Estonian Science, Cybersecurity and Joyent’s Cloud

Recent events have shown again and again the challenge of using cryptographic keys to authenticate electronic data, Whether it is McAfee revoking keys for signing apps on the Apple store, stolen keys from Bit9 being used to sign malware or RSA/EMC losing its master private key leading to numerous attacks on US Government networks, key compromise is a headache every CSO wakes up to on a daily basis. But what if you could authenticate the entire planet’s dataset without relying on cryptographic keys at all?

NATO Cybersecurity Tallinn, Estonia
Estonia

Building a web-scale keyless digital signature system (i.e. using only hash functions) is the challenge that Estonian scientists took up in 2007. A quick history refresher: Estonian modern history began with independence from the Soviet Union in 1991.

Free from any legacy IT systems and taking advantage of a recent invention called the Internet, Estonian government administrators and technologists were free to innovate without restriction. And innovate they did. Today, Estonia is a global leader in eGovernment that constantly ranks at the top of Internet Freedom rankings. It is the most wired country on Earth with 99.6% of banking transactions conducted online. The P2P technology that led to Skype was invented and built by Estonian engineers. The symbol on the right represents the Estonian Cyber Defense League, a type of Cyber National Guard that ensures individuals in the private sector are up to date on, and have experience using, the latest cybersecurity technologies. Indeed senior officials within the US Department of Defense were so impressed with the Estonian cybersecurity that NATO established a Cyber Security research center there in 2008. DARPA continues to fund fundamental cryptographic research by Estonian scientists.

Back to the challenge. In 2007 a team of Estonian Scientists led by Professor Ahto Buldas, Guardtime Chief Scientist and Chair of Information Security at Tallinn Technical University, posed the question: How can you rely on electronic data if you assume that your entire network has been compromised and nobody – not even the system administrators within your own organization -- can be trusted?

Although they didn’t realize it at the time, it turns out this question is exactly equivalent to “how do you use cloud computing if you cannot trust the people operating the cloud?” And the answer? An invention called Keyless Signature Infrastructure (KSI) – a technology that generates digital signatures for electronic data on a massive scale but uses only cryptographic hash functions, meaning there are no keys to be compromised or trusted humans in sight. The technology has since been commercialized and is currently used by governments around the world from Estonia to the Thailand, authenticating electronic data generated from the Smart Grid, the Connected Car, Networked Routers and Machines (either virtual or physical), basically any type of electronic data you can think of. Within the Estonian banking system today, every payment, whether Internet, ATM or Mobile, comes with a keyless signature ensuring that insiders cannot modify transactions intent on fraud.

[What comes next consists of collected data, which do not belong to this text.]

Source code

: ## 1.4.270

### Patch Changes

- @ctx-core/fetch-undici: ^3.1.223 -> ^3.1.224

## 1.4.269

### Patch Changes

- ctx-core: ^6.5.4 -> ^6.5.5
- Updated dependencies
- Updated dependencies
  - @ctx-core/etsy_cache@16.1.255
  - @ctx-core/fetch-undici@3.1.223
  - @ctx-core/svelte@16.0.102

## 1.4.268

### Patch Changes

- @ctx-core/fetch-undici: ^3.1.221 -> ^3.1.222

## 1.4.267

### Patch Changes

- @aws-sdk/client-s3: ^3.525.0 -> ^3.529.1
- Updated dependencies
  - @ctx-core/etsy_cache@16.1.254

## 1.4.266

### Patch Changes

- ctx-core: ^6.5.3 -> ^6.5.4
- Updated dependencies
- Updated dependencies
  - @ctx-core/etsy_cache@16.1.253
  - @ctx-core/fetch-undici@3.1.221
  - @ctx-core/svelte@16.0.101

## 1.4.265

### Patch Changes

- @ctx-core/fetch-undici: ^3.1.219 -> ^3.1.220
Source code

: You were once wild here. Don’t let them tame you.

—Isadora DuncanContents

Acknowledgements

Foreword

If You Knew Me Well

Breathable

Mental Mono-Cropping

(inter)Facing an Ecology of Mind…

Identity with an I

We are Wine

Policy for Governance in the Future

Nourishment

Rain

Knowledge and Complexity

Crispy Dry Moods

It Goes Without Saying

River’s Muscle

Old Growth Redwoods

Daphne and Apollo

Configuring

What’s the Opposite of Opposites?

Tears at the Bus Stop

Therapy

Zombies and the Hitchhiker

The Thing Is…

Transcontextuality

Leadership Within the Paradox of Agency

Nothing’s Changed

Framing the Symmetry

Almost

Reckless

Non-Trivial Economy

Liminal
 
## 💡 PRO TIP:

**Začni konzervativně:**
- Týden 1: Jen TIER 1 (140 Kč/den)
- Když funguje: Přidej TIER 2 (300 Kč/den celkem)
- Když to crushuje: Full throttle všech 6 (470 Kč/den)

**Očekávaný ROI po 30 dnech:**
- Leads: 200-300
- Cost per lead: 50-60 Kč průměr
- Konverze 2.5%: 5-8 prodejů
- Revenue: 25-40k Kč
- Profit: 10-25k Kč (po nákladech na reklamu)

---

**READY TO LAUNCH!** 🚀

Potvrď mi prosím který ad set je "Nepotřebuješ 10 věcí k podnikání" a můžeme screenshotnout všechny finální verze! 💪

Indeed work is underway such that by integrating KSI technology into the rsyslog utility, every single system event across all Government networks can authenticated across the dimensions of time, data integrity and server identity.

As I write this blog post, a team of Guardtime developers are based in Joyent’s San Francisco office integrating this Estonian technology deep into Joyent’s public cloud allowing every virtual machine image, stored object and system event to be independently authenticated, limiting liability of the service provider and allowing consumers of cloud services a level of data security, auditability and provenance that could not be achieved even within their own networks.

Joyent customers can count on not just great performance, but a failproof degree of protection that has eluded even some of biggest companies in the security industry.